It was in the ground, full sun and happy, with dark green coloring. Winter hit it hard which is strange because everything else around it, including other agaves, did fine. It lightened up in color and the bottom leaves turned brown, some were slightly mushy feeling. I cut them all off and potted it up. It is in sun/part shade but is showing weird lines across the leaves and still looks fairly pale in color compared to it's formerly lovely self. I Can feel the texture of the lines. What do these need? It is getting watered regularly. Should I allow it to dry out? Get more sun? Less sun? I can't find it's happy spot.
May have been some winter rot. A. filifera is one the few Agaves that manages well in full sun or full shade. Don't know what you mean by 'watered regularly' but all succulents need to dry out thoroughly in between waterings. Leaf color -- dark green, light green, even light yellowing is a response to sun (or lack thereof) and is not necessarily indicative of health. The more sun, the lighter the foliage.

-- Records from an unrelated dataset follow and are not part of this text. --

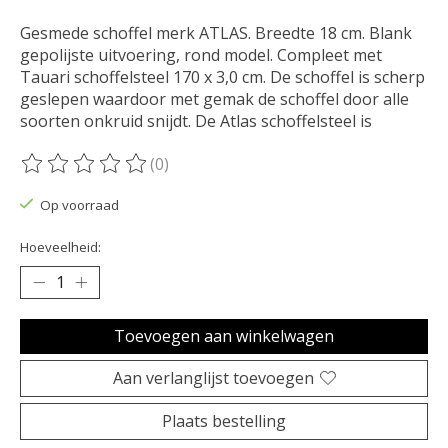
Gesmede schoffel merk ATLAS. Breedte 18 cm. Blank
gepolijste uitvoering, rond model. Compleet met
Tauari schoffelsteel 170 x 3,0 cm. De schoffel is scherp
geslepen waardoor met gemak de schoffel door alle
soorten onkruid snijdt. De Atlas schoffelsteel is
(0)
De beoordeling van dit product is
0
van de 5
Op voorraad
Hoeveelheid:
Toevoegen aan winkelwagen
Aan verlanglijst toevoegen
Plaats bestelling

I water those agaves no more than once a month here for most of the year and they chug along just fine. Was it growing by a lawn or a tree that gets lots of water? I haven't seen wrinkles on the ones around here, they seem to burn through lower leaves instead, but they're quite tolerant of dry soil. And tolerant of day-long sun (though the foliage does change color).
That said, I would put the agave in mostly shade or filtered light, a nice bright well-ventilated place, while it's showing obvious signs of stress, especially after root damage (from being dug up and handled). What did the roots look like? Did they get a chance to dry out when you repotted the plant?
Sounds like a plan. Agaves are pretty tough plants.
Whenever an agave endures trauma, or gets a serious root pruning, there's no harm done in letting it sit bare-root for a few days in the shade. Other genera not so much but agaves seem to heal better after damage when they have a good drying-out period up front. I use the shortcut of potting them up in dry, rocky soil and then waiting a week to water, which seems to work the same.
Thanks for the great advice. It's funny that my others sailed through, except for the attenuata. The others seem to not care whether extra water hits them or not... I may need to do the same treatment for the attenuata. They both hated winter and got a severe clipping.
Ok, it looked like it was losing a few leaves again. My kiddo was playing with the hose and soaked it a few days ago. So I touched the leaf and it fell off. And another and another. I them pulled it out of the pot and half the root stock was rotted off. I cleaned it up and stuck it in a small pot with VERY rocky soil, with your advice, and set it safely away from any water mishaps. Sigh. It's so small now. The rest of the leaves feel tight. Fingerscrossed.
So wait a week? Or more? I'll be almost terrified to water it.